Fundamental Analysis
:

Bitcoin's valuation against the US Dollar is greatly influenced by a mix of market sentiment, technological developments, regulatory news, and macroeconomic trends. Global economic uncertainties and inflation rates are fundamental factors that can drive investors toward Bitcoin as a potential hedge. Additionally, changes in regulatory stances in key markets, such as recent legislation or enforcement actions, can significantly impact Bitcoin's price. The growing interest in decentralized finance (DeFi) and institutional investment in cryptocurrency also contribute to BTCUSD dynamics.



Price Action:

The H4 timeframe for BTCUSD shows a downtrend with the price moving below the Ichimoku cloud and key moving averages. The market has been forming lower highs and lower lows, which is indicative of a bearish sentiment in the short to medium term. There has been a slight recovery in the most recent price action, but the market remains under bearish pressure.



Key Technical Indicators:

Williams %R: The Williams Percentage is currently indicating oversold conditions, which could hint at a potential short-term reversal if buyers step in.
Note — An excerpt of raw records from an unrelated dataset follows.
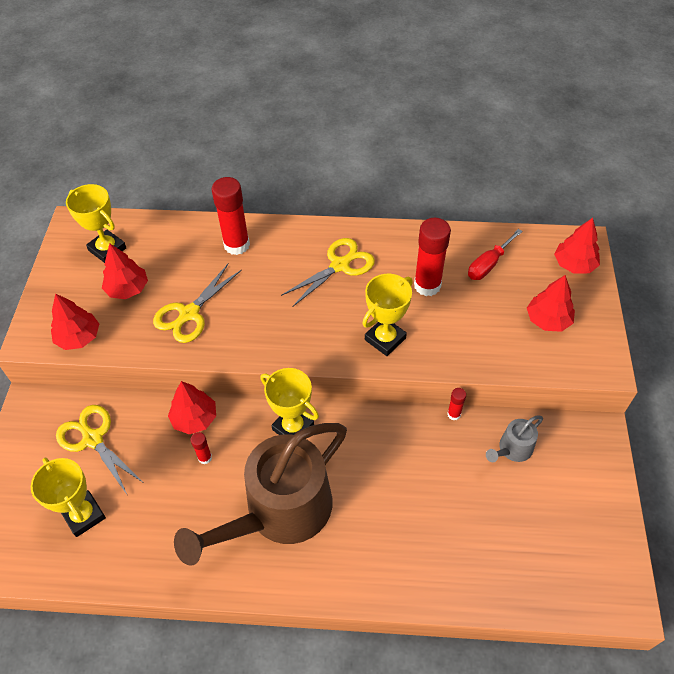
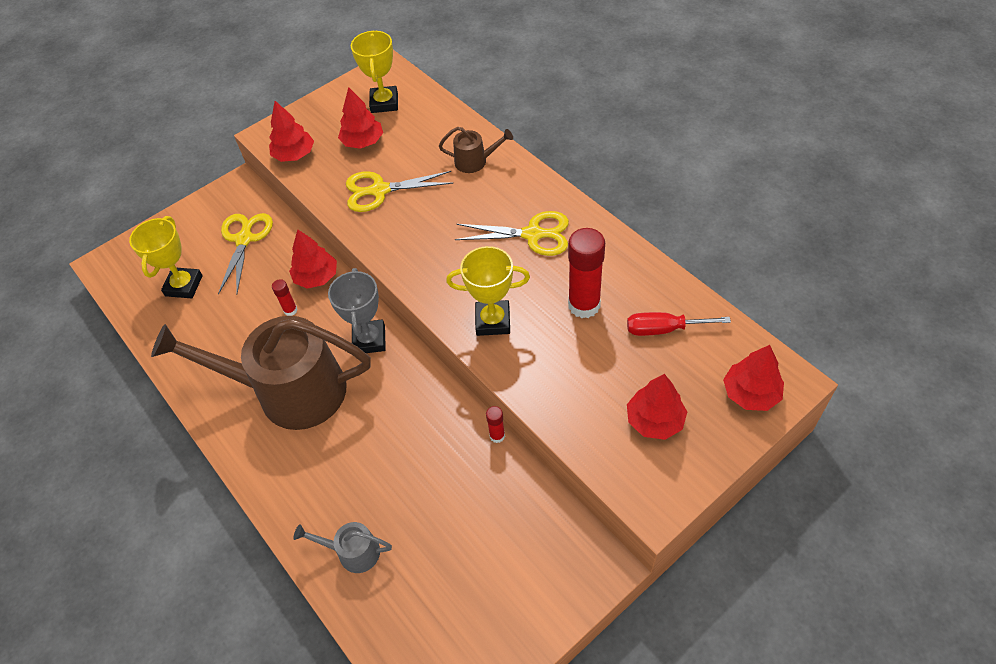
camera: 50 degrees right, 0 degrees up
(236, 245) = (475, 161): red glue stick -> brown watering can
(293, 427) = (369, 340): yellow trophy -> grey trophy
(512, 449) = (508, 507): grey watering can -> grey watering can (353, 552)

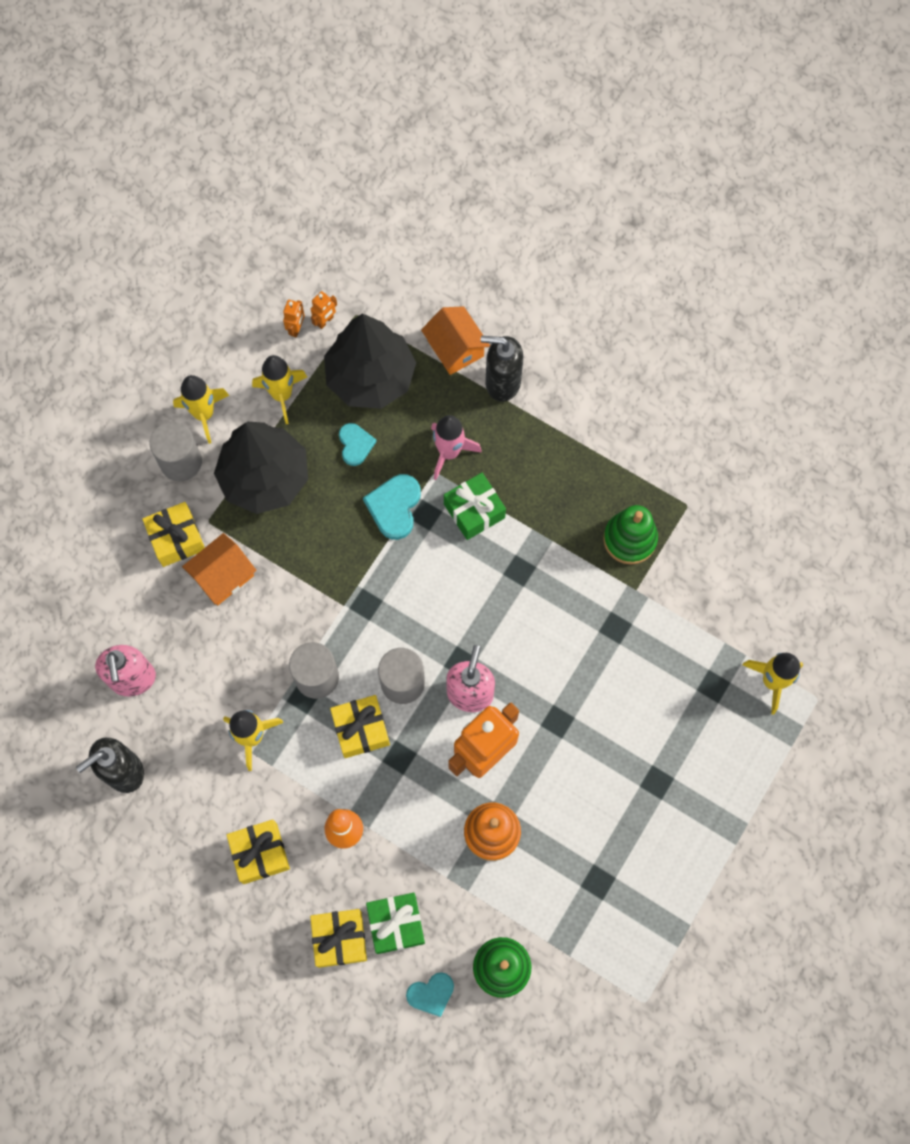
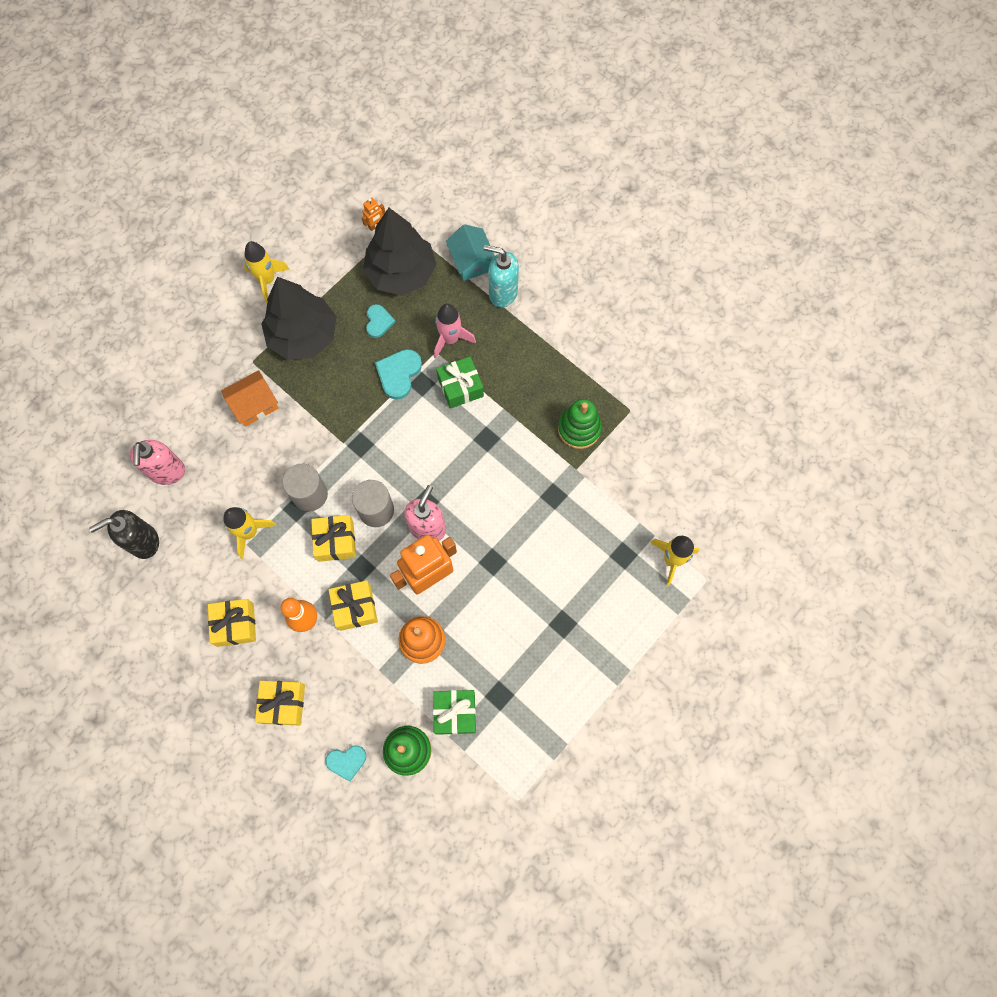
camera: 10 degrees right, 0 degrees up
(176, 539) = (225, 370): yellow gift -> yellow gift (355, 607)
(181, 462) = (241, 313): grey cylinder -> none
(282, 395) = (330, 275): yellow rocket -> none
(296, 329) = (352, 228): orange robot -> none
(396, 924) = (330, 700): green gift -> green gift (455, 713)
(455, 348) = (471, 261): orange house -> turquoise house
(502, 383) = (502, 293): black soap dispenser -> turquoise soap dispenser

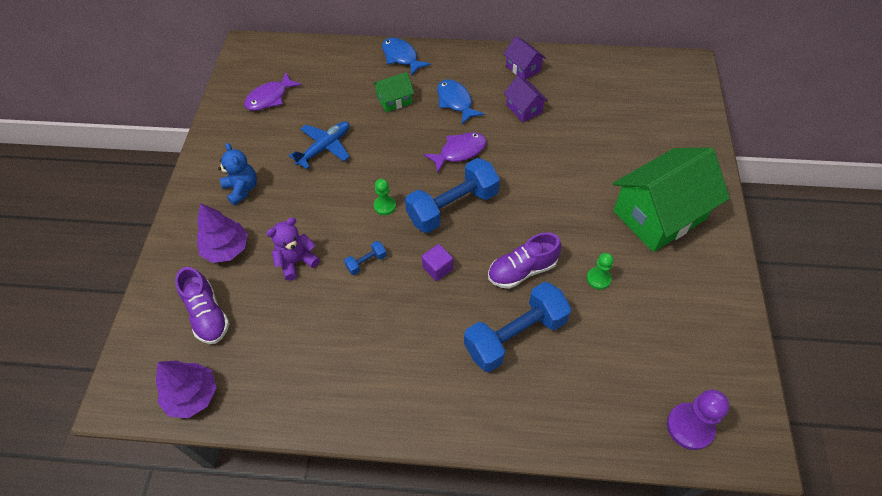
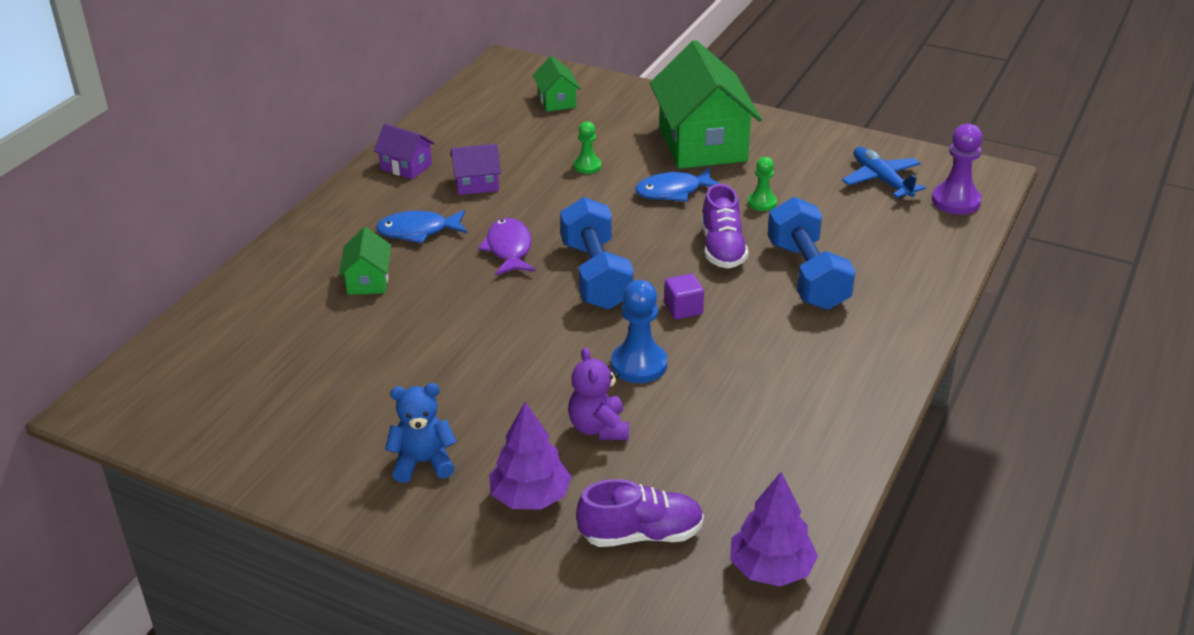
camera: 70 degrees left, 20 degrees down
(270, 98) = (248, 401): purple fish -> none
(324, 148) = (406, 363): blue plane -> blue plane (881, 180)
(366, 262) = (639, 364): blue dumbbell -> blue pawn
(385, 206) = (555, 330): green pawn -> green pawn (587, 166)
(401, 57) = (287, 256): blue fish -> blue fish (673, 191)
(523, 68) = (406, 167): purple house -> purple house turned 45 degrees clockwise
(658, 110) = (557, 101): none -> green house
RSI (Relative Strength Index): The RSI is below the 50 threshold, which typically suggests bearish momentum, although it is not in the oversold territory, leaving room for potential downward movement.

Ichimoku Cloud: Price is trading below the Ichimoku cloud, indicating that the path of least resistance is to the downside and confirming the current bearish trend.



Support and Resistance:

Support: The nearest support is found at the recent low around $59,025, with a more substantial support zone near $58,000.

Resistance: Immediate resistance can be seen near the lower boundary of the Ichimoku cloud, followed by a stronger resistance at the $62,388 level, which aligns with the cloud's upper boundary.



Conclusion and Consideration:

The BTCUSD pair on the H4 chart is exhibiting bearish tendencies with the price action and technical indicators suggesting a continuation of the downtrend. The market could be ripe for a short-term bounce due to the oversold Williams %R indicator, but the overarching trend remains downward. It's critical for traders to keep an eye on global economic indicators and crypto-specific news, which could abruptly influence the market. Implementing robust risk management strategies is vital, particularly given Bitcoin's historical volatility.



Disclaimer: The provided analysis is for informational purposes only and does not constitute investment advice. Traders should conduct their own research and analysis before making any trading decisions.